## PROBLEM
Transcribe the text of every row below character for character, omitting the pictures from your answer.

(Document images paired with their source code)
* * * * * * *
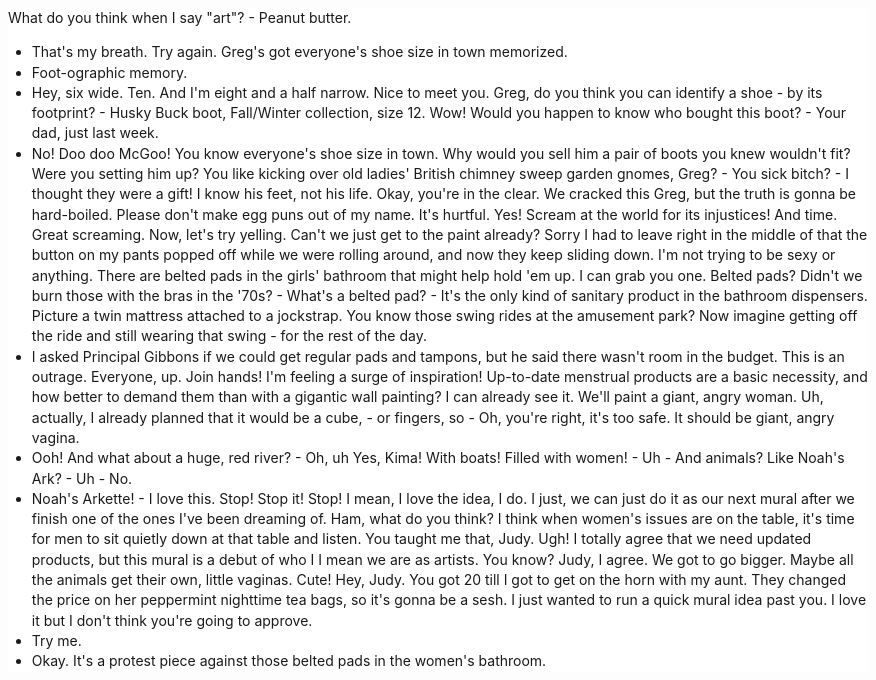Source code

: What do you think when I say "art"? - Peanut butter.
- That's my breath.
Try again.
Greg's got everyone's shoe size in town memorized.
- Foot-ographic memory.
- Hey, six wide.
Ten.
And I'm eight and a half narrow.
Nice to meet you.
Greg, do you think you can identify a shoe - by its footprint? - Husky Buck boot, Fall/Winter collection, size 12.
Wow! Would you happen to know who bought this boot? - Your dad, just last week.
- No! Doo doo McGoo! You know everyone's shoe size in town.
Why would you sell him a pair of boots you knew wouldn't fit? Were you setting him up? You like kicking over old ladies' British chimney sweep garden gnomes, Greg? - You sick bitch? - I thought they were a gift! I know his feet, not his life.
Okay, you're in the clear.
We cracked this Greg, but the truth is gonna be hard-boiled.
Please don't make egg puns out of my name.
It's hurtful.
Yes! Scream at the world for its injustices! And time.
Great screaming.
Now, let's try yelling.
Can't we just get to the paint already? Sorry I had to leave right in the middle of that the button on my pants popped off while we were rolling around, and now they keep sliding down.
I'm not trying to be sexy or anything.
There are belted pads in the girls' bathroom that might help hold 'em up.
I can grab you one.
Belted pads? Didn't we burn those with the bras in the '70s? - What's a belted pad? - It's the only kind of sanitary product in the bathroom dispensers.
Picture a twin mattress attached to a jockstrap.
You know those swing rides at the amusement park? Now imagine getting off the ride and still wearing that swing - for the rest of the day.
- I asked Principal Gibbons if we could get regular pads and tampons, but he said there wasn't room in the budget.
This is an outrage.
Everyone, up.
Join hands! I'm feeling a surge of inspiration! Up-to-date menstrual products are a basic necessity, and how better to demand them than with a gigantic wall painting? I can already see it.
We'll paint a giant, angry woman.
Uh, actually, I already planned that it would be a cube, - or fingers, so - Oh, you're right, it's too safe.
It should be giant, angry vagina.
- Ooh! And what about a huge, red river? - Oh, uh Yes, Kima! With boats! Filled with women! - Uh - And animals? Like Noah's Ark? - Uh - No.
- Noah's Arkette! - I love this.
Stop! Stop it! Stop! I mean, I love the idea, I do.
I just, we can just do it as our next mural after we finish one of the ones I've been dreaming of.
Ham, what do you think? I think when women's issues are on the table, it's time for men to sit quietly down at that table and listen.
You taught me that, Judy.
Ugh! I totally agree that we need updated products, but this mural is a debut of who I I mean we are as artists.
You know? Judy, I agree.
We got to go bigger.
Maybe all the animals get their own, little vaginas.
Cute! Hey, Judy.
You got 20 till I got to get on the horn with my aunt.
They changed the price on her peppermint nighttime tea bags, so it's gonna be a sesh.
I just wanted to run a quick mural idea past you.
I love it but I don't think you're going to approve.
- Try me.
- Okay.
It's a protest piece against those belted pads in the women's bathroom.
* * * * * * *
## OUTPUT FOR THIS TASK
Source code

: What do you think when I say "art"? - Peanut butter.
- That's my breath.
Try again.
Greg's got everyone's shoe size in town memorized.
- Foot-ographic memory.
- Hey, six wide.
Ten.
And I'm eight and a half narrow.
Nice to meet you.
Greg, do you think you can identify a shoe - by its footprint? - Husky Buck boot, Fall/Winter collection, size 12.
Wow! Would you happen to know who bought this boot? - Your dad, just last week.
- No! Doo doo McGoo! You know everyone's shoe size in town.
Why would you sell him a pair of boots you knew wouldn't fit? Were you setting him up? You like kicking over old ladies' British chimney sweep garden gnomes, Greg? - You sick bitch? - I thought they were a gift! I know his feet, not his life.
Okay, you're in the clear.
We cracked this Greg, but the truth is gonna be hard-boiled.
Please don't make egg puns out of my name.
It's hurtful.
Yes! Scream at the world for its injustices! And time.
Great screaming.
Now, let's try yelling.
Can't we just get to the paint already? Sorry I had to leave right in the middle of that the button on my pants popped off while we were rolling around, and now they keep sliding down.
I'm not trying to be sexy or anything.
There are belted pads in the girls' bathroom that might help hold 'em up.
I can grab you one.
Belted pads? Didn't we burn those with the bras in the '70s? - What's a belted pad? - It's the only kind of sanitary product in the bathroom dispensers.
Picture a twin mattress attached to a jockstrap.
You know those swing rides at the amusement park? Now imagine getting off the ride and still wearing that swing - for the rest of the day.
- I asked Principal Gibbons if we could get regular pads and tampons, but he said there wasn't room in the budget.
This is an outrage.
Everyone, up.
Join hands! I'm feeling a surge of inspiration! Up-to-date menstrual products are a basic necessity, and how better to demand them than with a gigantic wall painting? I can already see it.
We'll paint a giant, angry woman.
Uh, actually, I already planned that it would be a cube, - or fingers, so - Oh, you're right, it's too safe.
It should be giant, angry vagina.
- Ooh! And what about a huge, red river? - Oh, uh Yes, Kima! With boats! Filled with women! - Uh - And animals? Like Noah's Ark? - Uh - No.
- Noah's Arkette! - I love this.
Stop! Stop it! Stop! I mean, I love the idea, I do.
I just, we can just do it as our next mural after we finish one of the ones I've been dreaming of.
Ham, what do you think? I think when women's issues are on the table, it's time for men to sit quietly down at that table and listen.
You taught me that, Judy.
Ugh! I totally agree that we need updated products, but this mural is a debut of who I I mean we are as artists.
You know? Judy, I agree.
We got to go bigger.
Maybe all the animals get their own, little vaginas.
Cute! Hey, Judy.
You got 20 till I got to get on the horn with my aunt.
They changed the price on her peppermint nighttime tea bags, so it's gonna be a sesh.
I just wanted to run a quick mural idea past you.
I love it but I don't think you're going to approve.
- Try me.
- Okay.
It's a protest piece against those belted pads in the women's bathroom.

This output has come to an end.